I was in the parking lot gearing up when a 30ish lady in a red pick up pulled in the spot next to me.  As she was getting out of the truck she said-

"nice bike"

"do you ride?"

"nooooooo but I have a BMW car at home."

I left London on the Daniel Boone Parkway.  A nice ride through the liked name National Forest.  The road bed traversed opened gorges and past limestone hills.  I was able to use the RT's cruise control several times.  I went through Hazard County and thought about the Dukes.  I guess this area served as the inspiration for the old TV show.  I was looking around for Daisy.  She use to kill me in those shorts.


























                   The riding was good on Kentucky SR 15


I was leaning a nice right hander on SR 15 when a tree trimming truck suddenly appeared on the other side.  He was cutting limbs off power lines, and had no cones or flags out to give any advance warning.  I shuddered to think what might have happened had I been riding hard.  

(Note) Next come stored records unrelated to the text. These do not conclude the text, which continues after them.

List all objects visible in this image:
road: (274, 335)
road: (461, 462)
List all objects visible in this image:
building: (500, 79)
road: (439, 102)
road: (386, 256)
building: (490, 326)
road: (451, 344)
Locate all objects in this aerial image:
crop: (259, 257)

By now I was falling into the surrealism of the ride itself.  I love riding through quiet country on a 2 lane road.  I connected SR 15 to SR 30, and a few miles later I was on U.S. 460.  It was getting late, and I needed to get to Parkersburg as quick as possible.  I'm due to meet several good friends there for the ride south to Cruso.  Our plan was ad hoc but they are usually the best kind.  I'm not sure how many will show up at the Motel 6, but that doesn't matter.  I knew PeterM and Uncle Phil along with Andy Purmals were going to be there, outside of that, nothing was really carved in stone.

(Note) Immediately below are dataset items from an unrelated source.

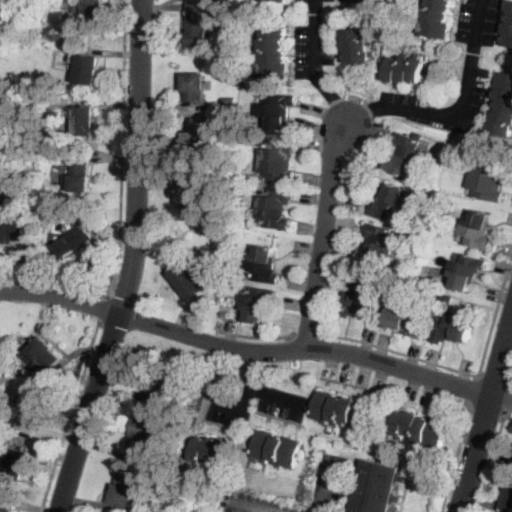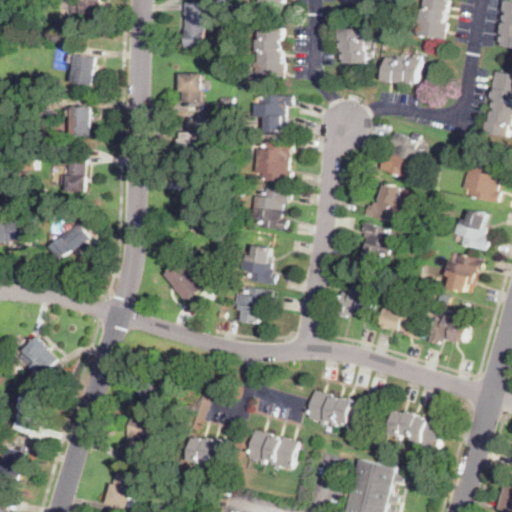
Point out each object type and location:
building: (358, 0)
building: (272, 1)
building: (276, 1)
building: (358, 1)
building: (227, 2)
building: (92, 6)
building: (94, 7)
building: (3, 15)
building: (436, 18)
building: (436, 19)
building: (39, 21)
building: (198, 23)
building: (198, 25)
building: (508, 25)
building: (509, 28)
building: (27, 36)
building: (358, 44)
building: (359, 44)
building: (272, 50)
building: (273, 55)
building: (406, 68)
building: (87, 69)
building: (407, 69)
building: (88, 70)
building: (196, 86)
building: (195, 88)
building: (230, 101)
building: (503, 104)
building: (503, 104)
road: (463, 105)
building: (276, 108)
building: (277, 112)
building: (84, 120)
building: (84, 120)
building: (214, 124)
building: (193, 142)
building: (195, 146)
road: (124, 149)
building: (404, 153)
building: (407, 154)
building: (278, 159)
building: (279, 161)
building: (77, 170)
building: (79, 172)
building: (489, 179)
building: (487, 180)
building: (390, 202)
building: (391, 203)
building: (199, 204)
building: (197, 206)
building: (275, 207)
building: (274, 208)
building: (477, 228)
building: (478, 229)
building: (15, 231)
building: (12, 232)
building: (77, 240)
building: (73, 241)
building: (380, 241)
building: (380, 242)
road: (134, 261)
building: (263, 264)
building: (264, 264)
building: (466, 270)
building: (467, 270)
building: (187, 279)
building: (187, 280)
road: (54, 283)
building: (361, 300)
building: (256, 302)
building: (360, 302)
building: (257, 303)
road: (104, 309)
building: (409, 318)
building: (406, 320)
building: (452, 327)
building: (453, 328)
road: (309, 335)
road: (258, 337)
building: (1, 347)
building: (1, 347)
road: (383, 347)
road: (256, 351)
building: (44, 353)
building: (41, 356)
road: (496, 382)
road: (259, 388)
building: (163, 389)
road: (474, 391)
road: (507, 401)
parking lot: (256, 402)
road: (240, 408)
building: (341, 409)
building: (343, 411)
building: (31, 412)
building: (29, 413)
road: (71, 416)
road: (487, 417)
building: (419, 427)
building: (422, 429)
building: (145, 434)
building: (145, 434)
building: (277, 448)
building: (211, 449)
building: (277, 449)
building: (212, 450)
road: (457, 458)
building: (14, 461)
road: (491, 464)
building: (16, 468)
building: (175, 472)
road: (328, 485)
building: (376, 486)
building: (376, 487)
building: (125, 488)
parking lot: (303, 490)
building: (126, 491)
building: (508, 497)
building: (508, 498)
road: (257, 505)
building: (4, 509)
building: (5, 509)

SR 30 in Kentucky.  The road bended and twisted through
the hills.  And like the picture, driveways dotted the perimeter
making it unwise to come through leaning hard, Ma and Pa Kettle
might take a notion to pull out at anytime.

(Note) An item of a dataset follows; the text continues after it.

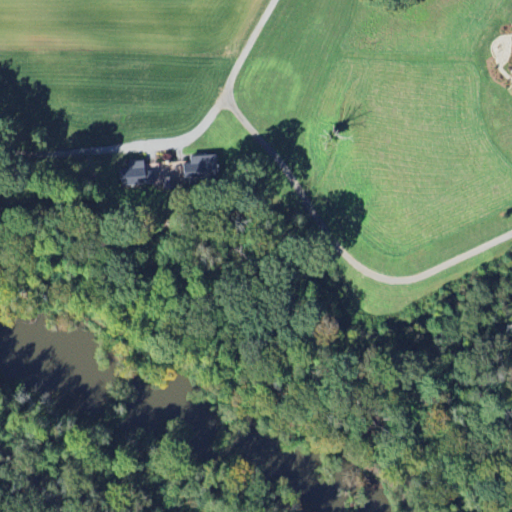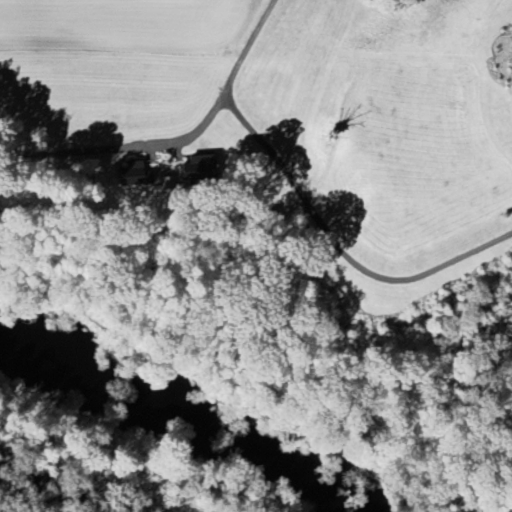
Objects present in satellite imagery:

U.S. 460 took me to U.S. 23 and I motored north in what was now broken sunlight.  It wasn't much, but at least it was something.  The highway is 4 lane divided and a easy ride to I-64.  It reminded me of U.S. 74 in the Smokies.

I hooked up with I-64 by late afternoon, and took aim on the final 100 miles.  It was further to Parkersburg than I thought.  The evening commute was building near Huntington and as a luck would have it a construction zone tied me up for 30 minutes.  I've learned this trick over the miles.  Position yourself in the lane that has to merge, it usually moves faster, sometimes much faster, ride it all the way to the end, and then get back over.  You don't need much room on a bike, and 18 wheelers usually have big gaps to the vehicle in front.  People as a whole are conservative.  They move over long before they need to, out of fear of not being able to get back if they ride all the way to barricade.  That moved saved me at least 30 minutes on this zone.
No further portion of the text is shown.